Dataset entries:
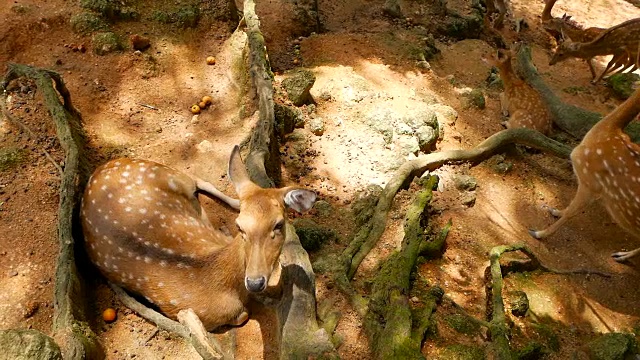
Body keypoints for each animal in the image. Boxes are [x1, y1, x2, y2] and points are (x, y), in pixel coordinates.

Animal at [80, 146, 318, 330]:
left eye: (278, 224)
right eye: (239, 227)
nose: (255, 282)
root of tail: (99, 169)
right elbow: (243, 315)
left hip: (165, 172)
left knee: (198, 180)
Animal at [532, 87, 640, 262]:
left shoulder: (590, 181)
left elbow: (571, 213)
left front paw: (539, 233)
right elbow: (569, 209)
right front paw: (555, 211)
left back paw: (622, 256)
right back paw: (620, 255)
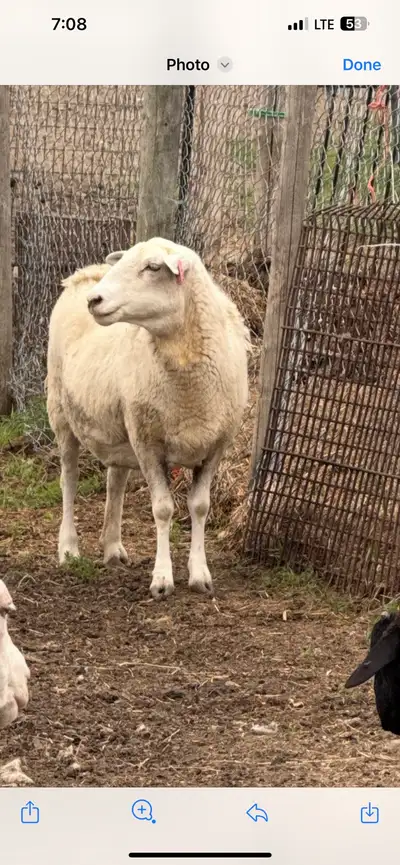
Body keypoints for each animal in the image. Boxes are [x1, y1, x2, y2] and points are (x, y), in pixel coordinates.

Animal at [47, 238, 250, 599]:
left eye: (153, 267)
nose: (94, 300)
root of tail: (85, 272)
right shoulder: (148, 443)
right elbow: (163, 508)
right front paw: (162, 579)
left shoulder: (216, 445)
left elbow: (200, 506)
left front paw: (200, 574)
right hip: (62, 410)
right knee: (68, 478)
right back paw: (68, 547)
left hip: (120, 424)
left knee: (115, 481)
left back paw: (112, 547)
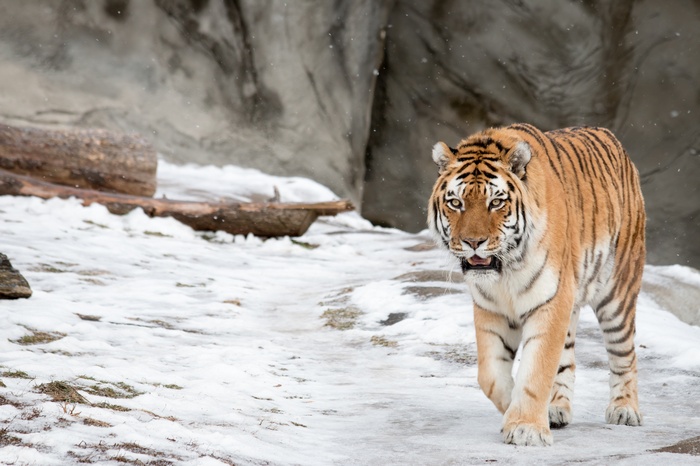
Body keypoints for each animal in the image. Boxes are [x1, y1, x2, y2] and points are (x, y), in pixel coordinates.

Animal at [427, 123, 645, 446]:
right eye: (456, 203)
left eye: (496, 202)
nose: (473, 242)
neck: (505, 271)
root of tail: (612, 137)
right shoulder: (491, 308)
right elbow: (490, 375)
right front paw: (516, 411)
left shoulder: (550, 302)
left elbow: (536, 370)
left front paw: (526, 428)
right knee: (567, 361)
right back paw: (556, 409)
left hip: (617, 292)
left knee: (624, 353)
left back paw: (625, 410)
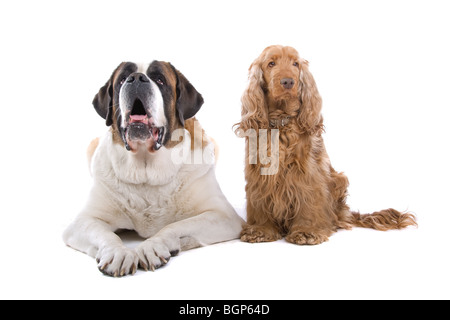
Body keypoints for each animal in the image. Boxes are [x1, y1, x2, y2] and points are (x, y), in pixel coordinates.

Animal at [63, 61, 243, 276]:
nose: (136, 79)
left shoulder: (224, 217)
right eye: (122, 79)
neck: (146, 171)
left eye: (160, 79)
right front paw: (117, 252)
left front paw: (152, 246)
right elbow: (106, 235)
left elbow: (175, 226)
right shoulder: (82, 222)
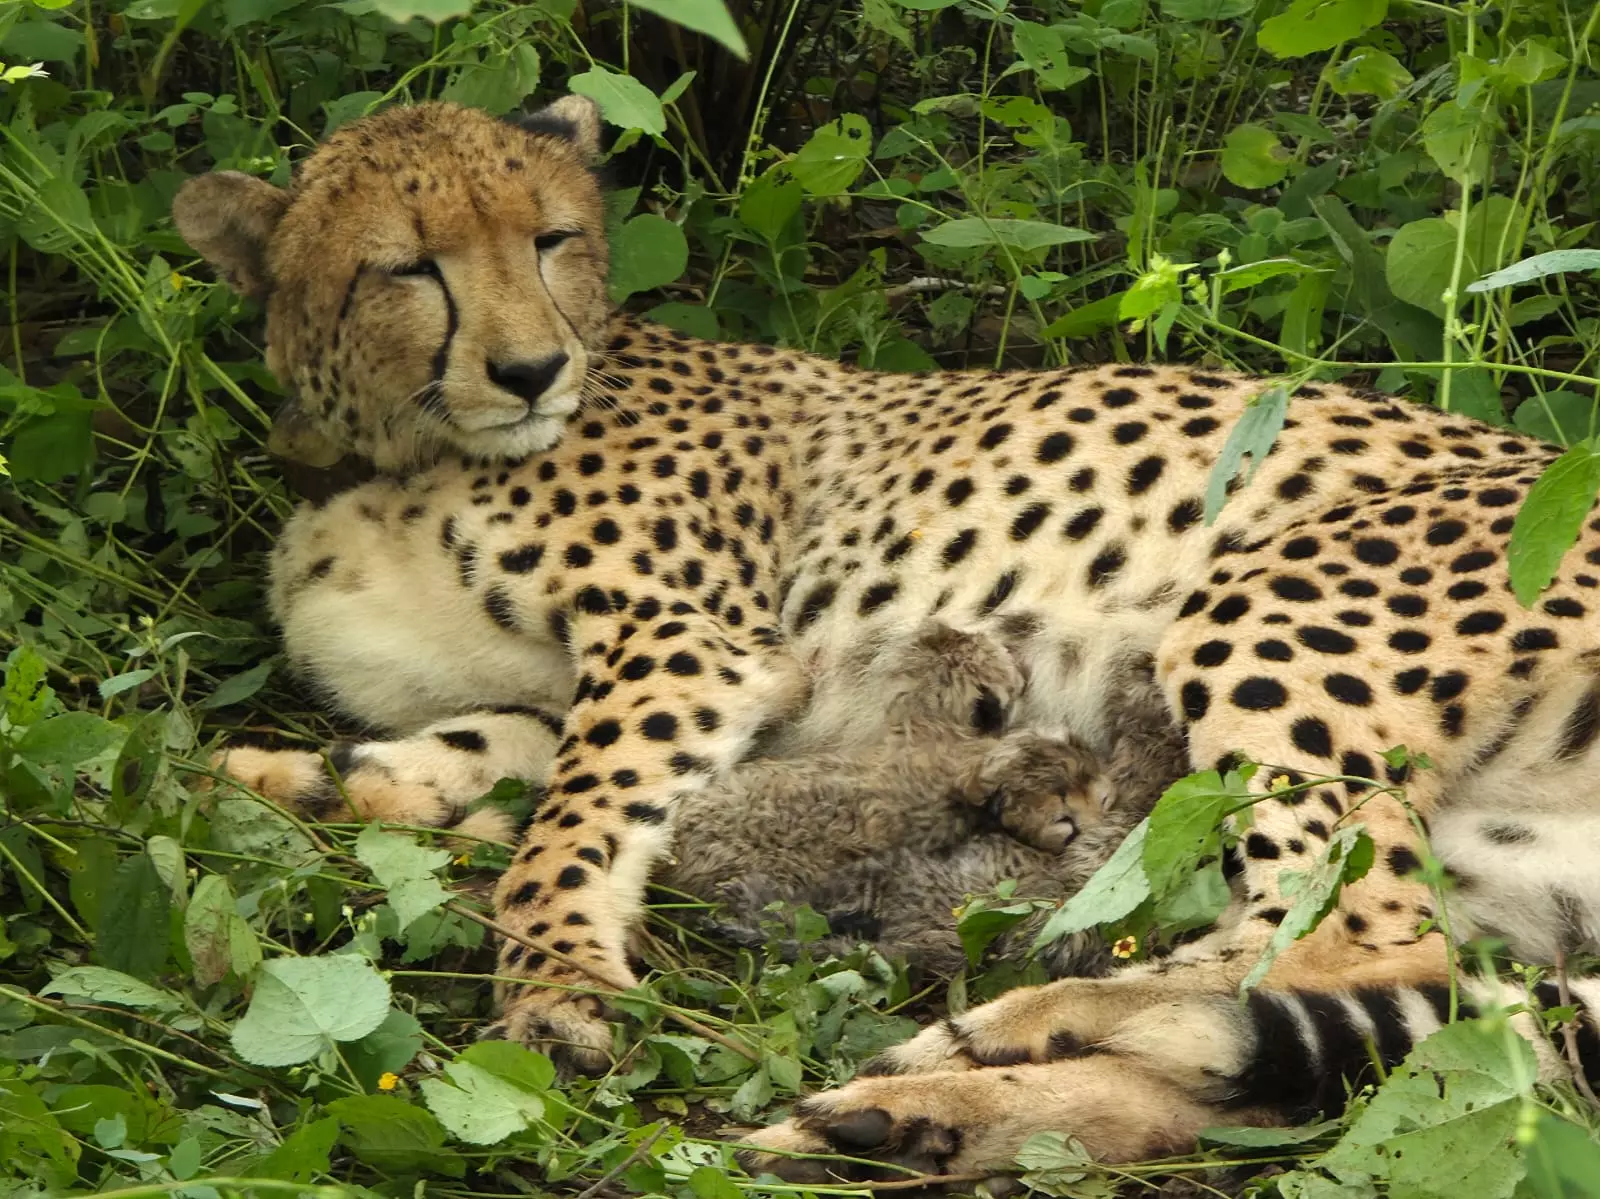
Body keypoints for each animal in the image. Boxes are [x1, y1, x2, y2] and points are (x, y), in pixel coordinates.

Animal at [174, 94, 1600, 1174]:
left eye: (551, 239)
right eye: (407, 265)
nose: (531, 369)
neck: (398, 448)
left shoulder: (692, 644)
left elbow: (568, 823)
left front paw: (557, 983)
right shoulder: (601, 682)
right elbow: (479, 748)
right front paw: (296, 777)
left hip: (1265, 604)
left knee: (1356, 940)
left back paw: (1009, 1026)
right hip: (1500, 874)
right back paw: (914, 1112)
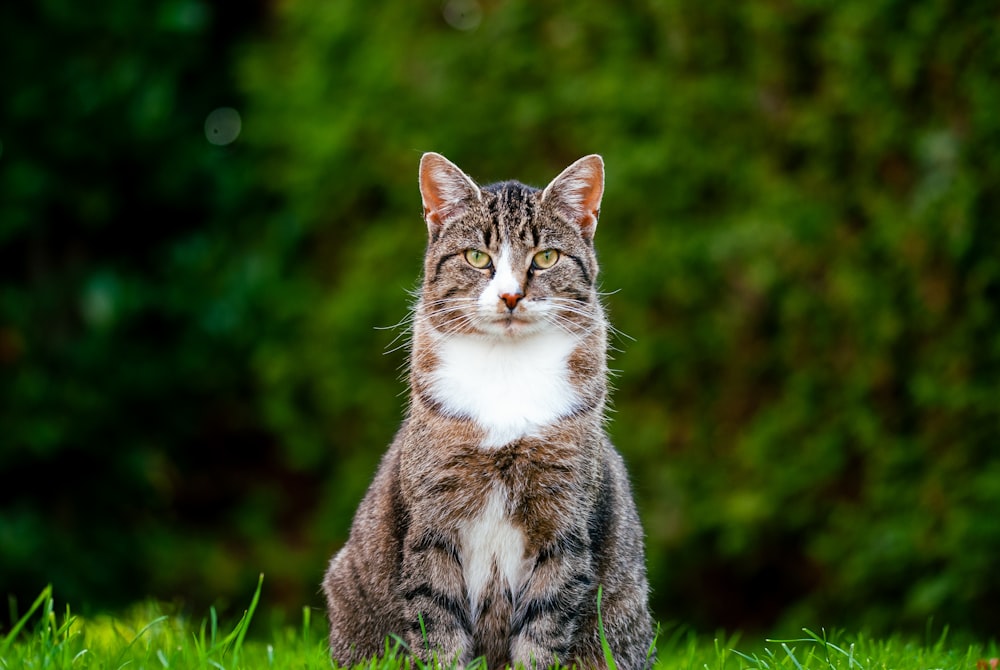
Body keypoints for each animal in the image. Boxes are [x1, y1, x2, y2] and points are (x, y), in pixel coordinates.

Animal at [322, 154, 656, 670]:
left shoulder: (563, 525)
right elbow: (437, 626)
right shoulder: (434, 522)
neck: (506, 370)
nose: (511, 295)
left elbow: (543, 629)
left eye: (546, 257)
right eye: (478, 258)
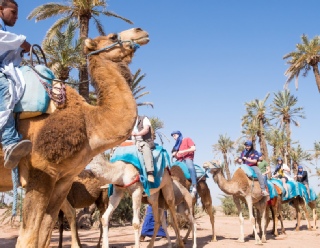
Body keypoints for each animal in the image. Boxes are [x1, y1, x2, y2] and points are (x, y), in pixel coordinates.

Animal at [0, 28, 149, 247]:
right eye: (112, 36)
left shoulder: (63, 180)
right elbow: (28, 238)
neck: (89, 123)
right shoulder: (41, 173)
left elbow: (44, 233)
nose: (140, 31)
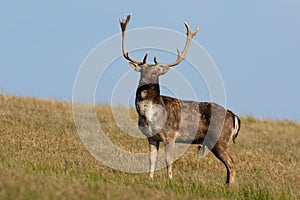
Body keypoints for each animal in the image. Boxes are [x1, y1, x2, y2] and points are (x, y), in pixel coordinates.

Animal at [119, 14, 241, 186]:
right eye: (142, 70)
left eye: (156, 72)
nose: (146, 84)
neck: (149, 117)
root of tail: (234, 116)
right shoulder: (151, 137)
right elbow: (151, 160)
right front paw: (150, 179)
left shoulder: (170, 135)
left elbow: (168, 160)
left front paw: (170, 180)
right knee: (229, 165)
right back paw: (226, 185)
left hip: (219, 139)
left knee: (232, 162)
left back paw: (231, 187)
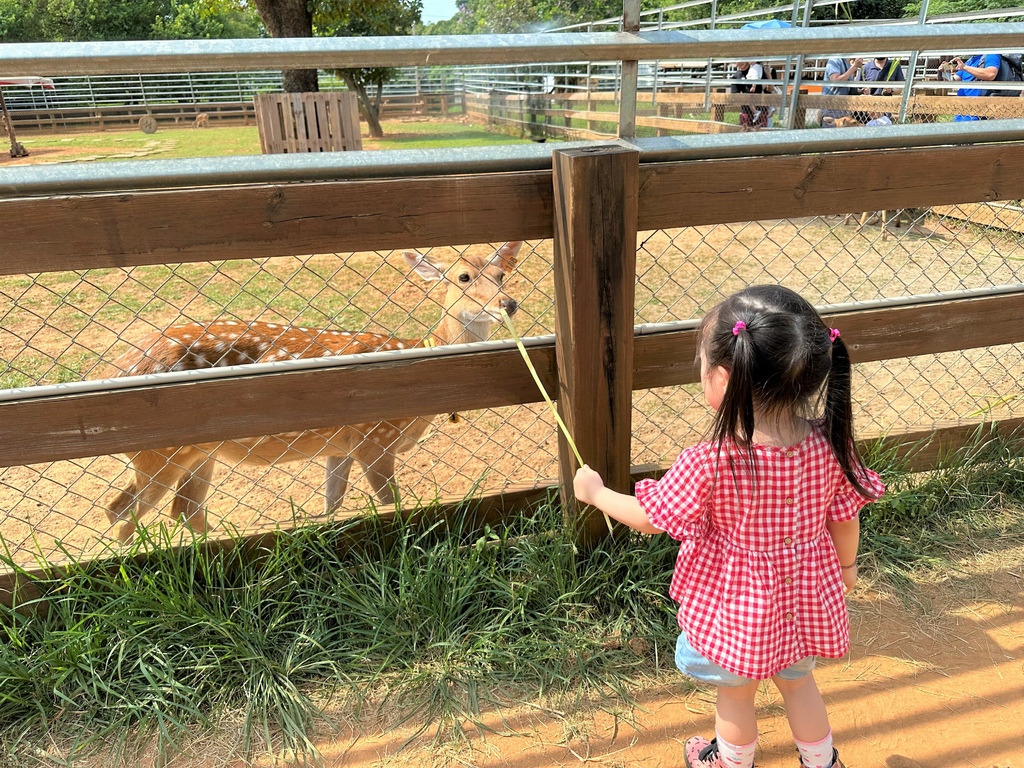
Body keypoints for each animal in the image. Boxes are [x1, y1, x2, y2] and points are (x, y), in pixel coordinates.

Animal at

■ Task directions:
Read the entries above, then pull out the lines that include "back".

■ Result:
left back paw: (622, 256)
right back paw: (620, 255)
right back paw: (68, 547)
left back paw: (112, 547)
right back paw: (556, 409)
left back paw: (625, 410)
left back paw: (1009, 1026)
right back paw: (914, 1112)
right back paw: (226, 185)
left back paw: (231, 187)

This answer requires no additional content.